In the following, the final prototypes that have been developed and fabricated are reported. Figure 10 shows the multi-layer PCB realized for the sensing nodes (Figure 10a) together with the external plastic case (Figure 10b). Figure 11 illustrate the complete node with the auxiliary solar panel and the antennas, both integrated and auxiliary, while in Figure 12 the final prototype of the datalogger is reported. Finally, in Figure 13 a screenshot of the web interface that has been developed for remote data consulting and alerts management is shown.

5. Test and Application

The sensing system has been widely tested in our laboratory evaluating both the electrical functionality, the communication feature, and the sensing capability. In particular, it has been verified that the harvesting section also allows keeping the voltage supply level almost constant with low solar irradiation; while without recharging, the node is able to work up to 15 days and the datalogger up to 7 days by considering one transmission per hour. In general, the correlation between battery life and acquisition rate can be determined, taking into account the current consumption of the system. To have an idea, as already said the current consumption of each node is limited to 3 mA in standby and grows up to 20 mA for a period of about 30 s at each event or acquisition; while the datalogger has a standby current consumption of about 30 mA and a peak current of 2 A on GSM transmission.
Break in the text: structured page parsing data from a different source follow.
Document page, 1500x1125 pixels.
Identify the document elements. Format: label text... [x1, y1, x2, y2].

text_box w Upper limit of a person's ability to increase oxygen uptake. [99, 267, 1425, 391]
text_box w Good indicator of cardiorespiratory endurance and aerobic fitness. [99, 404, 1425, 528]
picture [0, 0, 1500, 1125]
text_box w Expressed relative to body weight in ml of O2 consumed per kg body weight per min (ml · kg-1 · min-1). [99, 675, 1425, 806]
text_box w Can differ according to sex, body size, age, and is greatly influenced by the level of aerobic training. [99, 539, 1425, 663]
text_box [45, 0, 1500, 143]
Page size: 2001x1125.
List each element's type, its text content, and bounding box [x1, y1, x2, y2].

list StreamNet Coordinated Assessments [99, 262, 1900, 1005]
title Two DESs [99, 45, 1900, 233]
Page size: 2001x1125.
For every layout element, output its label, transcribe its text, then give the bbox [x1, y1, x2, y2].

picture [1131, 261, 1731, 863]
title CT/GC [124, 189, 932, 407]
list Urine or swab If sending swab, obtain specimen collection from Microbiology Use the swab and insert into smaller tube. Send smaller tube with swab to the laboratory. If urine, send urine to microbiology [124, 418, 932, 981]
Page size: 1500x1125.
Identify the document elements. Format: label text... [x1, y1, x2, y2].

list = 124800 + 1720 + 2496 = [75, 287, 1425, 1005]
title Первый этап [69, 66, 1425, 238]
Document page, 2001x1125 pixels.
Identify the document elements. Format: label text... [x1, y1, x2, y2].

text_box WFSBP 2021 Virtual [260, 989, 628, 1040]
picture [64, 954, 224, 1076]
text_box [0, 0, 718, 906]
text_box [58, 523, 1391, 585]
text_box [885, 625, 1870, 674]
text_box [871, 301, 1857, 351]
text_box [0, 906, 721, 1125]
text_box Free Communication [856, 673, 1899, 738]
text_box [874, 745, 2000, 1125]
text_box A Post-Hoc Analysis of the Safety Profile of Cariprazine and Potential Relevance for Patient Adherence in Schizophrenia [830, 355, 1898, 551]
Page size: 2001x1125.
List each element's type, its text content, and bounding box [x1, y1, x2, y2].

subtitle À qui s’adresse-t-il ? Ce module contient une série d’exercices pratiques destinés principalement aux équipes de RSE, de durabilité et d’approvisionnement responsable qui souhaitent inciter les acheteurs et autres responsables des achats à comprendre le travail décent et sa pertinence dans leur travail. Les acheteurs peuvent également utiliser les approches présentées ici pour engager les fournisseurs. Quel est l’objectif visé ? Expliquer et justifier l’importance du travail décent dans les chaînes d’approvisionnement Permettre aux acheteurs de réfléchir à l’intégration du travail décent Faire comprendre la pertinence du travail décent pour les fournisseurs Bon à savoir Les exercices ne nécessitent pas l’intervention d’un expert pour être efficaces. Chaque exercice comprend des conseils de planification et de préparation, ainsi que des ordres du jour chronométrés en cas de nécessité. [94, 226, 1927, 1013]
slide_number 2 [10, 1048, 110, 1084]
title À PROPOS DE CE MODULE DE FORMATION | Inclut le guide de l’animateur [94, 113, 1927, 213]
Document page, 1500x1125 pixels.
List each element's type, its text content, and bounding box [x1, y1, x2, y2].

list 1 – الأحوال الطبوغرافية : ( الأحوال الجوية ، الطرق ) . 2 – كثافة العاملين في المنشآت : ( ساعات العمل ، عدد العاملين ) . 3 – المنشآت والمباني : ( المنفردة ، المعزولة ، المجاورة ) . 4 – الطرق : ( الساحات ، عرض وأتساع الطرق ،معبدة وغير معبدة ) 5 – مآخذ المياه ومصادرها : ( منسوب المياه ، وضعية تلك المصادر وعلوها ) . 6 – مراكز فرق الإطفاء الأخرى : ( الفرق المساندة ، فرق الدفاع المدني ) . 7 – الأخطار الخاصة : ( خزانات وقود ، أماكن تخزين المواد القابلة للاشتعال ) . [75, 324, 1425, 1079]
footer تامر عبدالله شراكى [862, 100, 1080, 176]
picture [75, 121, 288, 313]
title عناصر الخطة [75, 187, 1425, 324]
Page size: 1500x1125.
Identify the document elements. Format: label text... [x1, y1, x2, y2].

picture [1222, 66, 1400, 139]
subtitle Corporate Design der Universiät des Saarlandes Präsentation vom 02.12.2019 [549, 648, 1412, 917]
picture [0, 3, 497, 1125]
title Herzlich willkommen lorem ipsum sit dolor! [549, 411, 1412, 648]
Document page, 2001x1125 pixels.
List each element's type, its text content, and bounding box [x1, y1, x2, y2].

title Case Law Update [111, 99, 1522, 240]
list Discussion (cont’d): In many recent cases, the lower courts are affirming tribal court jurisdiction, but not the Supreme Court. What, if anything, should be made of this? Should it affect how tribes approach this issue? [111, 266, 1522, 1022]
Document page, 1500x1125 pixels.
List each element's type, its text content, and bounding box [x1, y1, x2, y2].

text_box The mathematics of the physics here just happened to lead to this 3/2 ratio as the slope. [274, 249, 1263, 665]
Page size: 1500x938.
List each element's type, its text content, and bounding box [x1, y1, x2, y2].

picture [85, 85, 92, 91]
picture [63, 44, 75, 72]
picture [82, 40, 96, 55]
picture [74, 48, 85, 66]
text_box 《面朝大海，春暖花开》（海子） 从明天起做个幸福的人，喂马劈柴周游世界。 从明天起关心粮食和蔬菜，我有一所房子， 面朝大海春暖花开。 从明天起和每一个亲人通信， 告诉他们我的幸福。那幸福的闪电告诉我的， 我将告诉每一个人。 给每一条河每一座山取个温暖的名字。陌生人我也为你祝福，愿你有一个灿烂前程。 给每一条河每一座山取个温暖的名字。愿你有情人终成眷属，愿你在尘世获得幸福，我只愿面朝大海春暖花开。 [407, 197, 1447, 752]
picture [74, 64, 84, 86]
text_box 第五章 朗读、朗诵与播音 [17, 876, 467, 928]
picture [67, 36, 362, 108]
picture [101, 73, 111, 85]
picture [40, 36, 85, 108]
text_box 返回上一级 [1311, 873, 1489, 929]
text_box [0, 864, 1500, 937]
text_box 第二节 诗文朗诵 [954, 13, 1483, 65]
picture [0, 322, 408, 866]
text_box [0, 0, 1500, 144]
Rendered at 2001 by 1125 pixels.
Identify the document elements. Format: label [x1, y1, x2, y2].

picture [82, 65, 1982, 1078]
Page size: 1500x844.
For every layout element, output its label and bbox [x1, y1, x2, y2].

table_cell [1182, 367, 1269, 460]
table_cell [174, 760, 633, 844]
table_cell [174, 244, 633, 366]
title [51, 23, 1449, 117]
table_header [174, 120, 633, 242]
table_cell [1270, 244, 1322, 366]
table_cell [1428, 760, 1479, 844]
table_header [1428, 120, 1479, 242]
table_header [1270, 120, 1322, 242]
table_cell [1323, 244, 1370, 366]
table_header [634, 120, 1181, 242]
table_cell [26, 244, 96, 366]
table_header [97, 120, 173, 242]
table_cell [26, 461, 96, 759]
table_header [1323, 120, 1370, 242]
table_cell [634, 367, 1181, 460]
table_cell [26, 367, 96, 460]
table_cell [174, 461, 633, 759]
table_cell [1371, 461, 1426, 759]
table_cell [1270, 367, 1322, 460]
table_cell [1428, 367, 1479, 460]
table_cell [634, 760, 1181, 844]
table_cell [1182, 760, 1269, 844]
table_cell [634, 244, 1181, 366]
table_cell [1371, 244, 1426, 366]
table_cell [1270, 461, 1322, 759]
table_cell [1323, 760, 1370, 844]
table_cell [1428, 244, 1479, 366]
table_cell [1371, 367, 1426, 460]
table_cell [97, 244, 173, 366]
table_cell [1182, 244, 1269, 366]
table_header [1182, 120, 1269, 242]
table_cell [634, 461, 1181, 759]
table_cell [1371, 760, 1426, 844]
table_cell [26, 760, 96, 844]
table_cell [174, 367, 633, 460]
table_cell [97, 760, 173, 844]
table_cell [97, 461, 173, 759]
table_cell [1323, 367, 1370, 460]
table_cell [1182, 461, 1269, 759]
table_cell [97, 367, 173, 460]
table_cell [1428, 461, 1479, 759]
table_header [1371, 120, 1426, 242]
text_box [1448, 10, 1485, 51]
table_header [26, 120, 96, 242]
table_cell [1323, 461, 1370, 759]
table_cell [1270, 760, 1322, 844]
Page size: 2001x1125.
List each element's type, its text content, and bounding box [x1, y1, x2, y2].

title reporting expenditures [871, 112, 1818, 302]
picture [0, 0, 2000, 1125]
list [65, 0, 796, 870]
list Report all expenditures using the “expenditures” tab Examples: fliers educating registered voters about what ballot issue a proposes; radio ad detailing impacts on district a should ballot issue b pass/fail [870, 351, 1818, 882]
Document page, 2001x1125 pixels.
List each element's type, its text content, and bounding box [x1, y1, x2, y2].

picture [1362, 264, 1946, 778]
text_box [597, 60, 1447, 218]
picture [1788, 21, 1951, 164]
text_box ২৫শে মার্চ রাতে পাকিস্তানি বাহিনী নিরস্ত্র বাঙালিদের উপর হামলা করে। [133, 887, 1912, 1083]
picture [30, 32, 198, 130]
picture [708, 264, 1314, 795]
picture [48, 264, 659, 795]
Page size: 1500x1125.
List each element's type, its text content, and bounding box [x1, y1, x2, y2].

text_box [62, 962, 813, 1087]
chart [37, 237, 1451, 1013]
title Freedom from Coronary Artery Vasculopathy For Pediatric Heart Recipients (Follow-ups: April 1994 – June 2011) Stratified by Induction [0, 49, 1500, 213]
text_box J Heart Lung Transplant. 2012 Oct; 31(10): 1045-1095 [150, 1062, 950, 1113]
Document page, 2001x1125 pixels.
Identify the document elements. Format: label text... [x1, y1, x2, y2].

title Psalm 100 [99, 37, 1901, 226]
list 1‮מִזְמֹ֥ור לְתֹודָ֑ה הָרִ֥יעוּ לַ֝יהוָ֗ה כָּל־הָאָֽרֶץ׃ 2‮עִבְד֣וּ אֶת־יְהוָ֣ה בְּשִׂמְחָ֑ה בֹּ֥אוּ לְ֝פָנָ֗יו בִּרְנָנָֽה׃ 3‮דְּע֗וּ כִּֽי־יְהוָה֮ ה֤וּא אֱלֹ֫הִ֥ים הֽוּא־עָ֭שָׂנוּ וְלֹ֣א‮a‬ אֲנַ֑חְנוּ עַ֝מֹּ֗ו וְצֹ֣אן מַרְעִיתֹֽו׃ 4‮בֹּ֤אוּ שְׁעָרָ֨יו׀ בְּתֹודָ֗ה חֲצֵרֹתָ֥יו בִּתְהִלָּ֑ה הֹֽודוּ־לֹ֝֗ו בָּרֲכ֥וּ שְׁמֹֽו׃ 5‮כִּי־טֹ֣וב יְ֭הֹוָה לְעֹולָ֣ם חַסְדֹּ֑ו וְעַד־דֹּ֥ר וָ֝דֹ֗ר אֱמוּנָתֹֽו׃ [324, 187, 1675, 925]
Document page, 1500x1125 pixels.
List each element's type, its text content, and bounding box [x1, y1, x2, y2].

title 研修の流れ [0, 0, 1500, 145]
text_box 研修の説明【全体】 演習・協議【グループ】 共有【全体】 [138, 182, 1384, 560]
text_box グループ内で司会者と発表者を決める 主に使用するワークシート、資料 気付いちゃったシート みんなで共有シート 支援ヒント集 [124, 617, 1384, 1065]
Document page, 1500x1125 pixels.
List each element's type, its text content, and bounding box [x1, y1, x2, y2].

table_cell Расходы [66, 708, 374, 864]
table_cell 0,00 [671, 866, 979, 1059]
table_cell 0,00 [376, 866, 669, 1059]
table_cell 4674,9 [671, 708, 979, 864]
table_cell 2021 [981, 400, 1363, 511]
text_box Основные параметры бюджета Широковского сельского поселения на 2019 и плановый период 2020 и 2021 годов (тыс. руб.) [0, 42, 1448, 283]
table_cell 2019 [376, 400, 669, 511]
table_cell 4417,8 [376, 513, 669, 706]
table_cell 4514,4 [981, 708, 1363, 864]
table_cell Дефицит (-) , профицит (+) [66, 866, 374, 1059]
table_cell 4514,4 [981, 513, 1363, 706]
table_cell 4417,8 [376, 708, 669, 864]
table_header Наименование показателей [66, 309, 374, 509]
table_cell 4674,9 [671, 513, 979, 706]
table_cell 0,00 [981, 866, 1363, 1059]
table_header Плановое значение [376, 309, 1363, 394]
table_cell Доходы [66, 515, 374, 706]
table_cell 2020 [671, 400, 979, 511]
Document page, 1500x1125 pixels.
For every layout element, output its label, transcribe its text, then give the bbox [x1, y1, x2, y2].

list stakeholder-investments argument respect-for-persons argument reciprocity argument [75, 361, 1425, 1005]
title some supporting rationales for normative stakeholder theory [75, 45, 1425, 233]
The communication capability has been verified with a point-to-point connection of 5 km in free-space, as typical of many UHF connections with reduced transmission power as defined for free communications by legal restriction (output power < 500 mW). In any case the capability to realize ad hoc constellation or to use repeaters further increases the maximum extension of the covered area. Also, regarding sensing, performance is encouraging since the thresholds of different parameters used to wake-up the system can be freely determined according to environmental conditions and in any case it has been verified that is possible to detect minimum values that are close to the sensitivity of the sensors used on board. So, the electronic circuitry defined for signal conditions and management does not significantly affect the overall sensing capability that can be achieved with the embedded hardware components.

Some experimental fields are now installed in south and central Italy and applied to gabion protecting meshes, a bridge and a building. They are currently operating, and the monitoring status can be checked on a dedicated web server with remote login. In Figure 14, some examples are reported. For confidentiality, it is not possible to identify the location but, in any case, the typology of the case studies is reported in the label. From Figure 15, Figure 16 and Figure 17 some collected data are reported in order to demonstrate the feasibility of the proposed solution. The data refer to a 10 months analysis window in which the data are sampled continuously with a time step of 2 h. In particular, Figure 15 shows the acceleration of a node and the trace reveals the occurrence of some events during the considered period. Figure 16 illustrates the inclination of the node, which we can observe as the node has changed its static z-position; while Figure 17 repots the time behavior of the battery level in the considered period showing the capability to ensure a continuous autonomous functionality.

6. Conclusions

The proposed work presents the design, realization, and test of a WSN which realize an automatic and autonomous sensing system that is able to monitor the stability characteristics of structural elements as well as dangerous natural hazards like landslides and rock falls. The architecture of the WSN can be freely defined and optimized in agreement with the environmental conditions. Vibrations, inclinations, position, and temperature detected by each node are continuously transmitted on a web server by a datalogger. The proposed system has been fabricated in several pieces and is currently operating in different experimental fields in Italy with successfully results.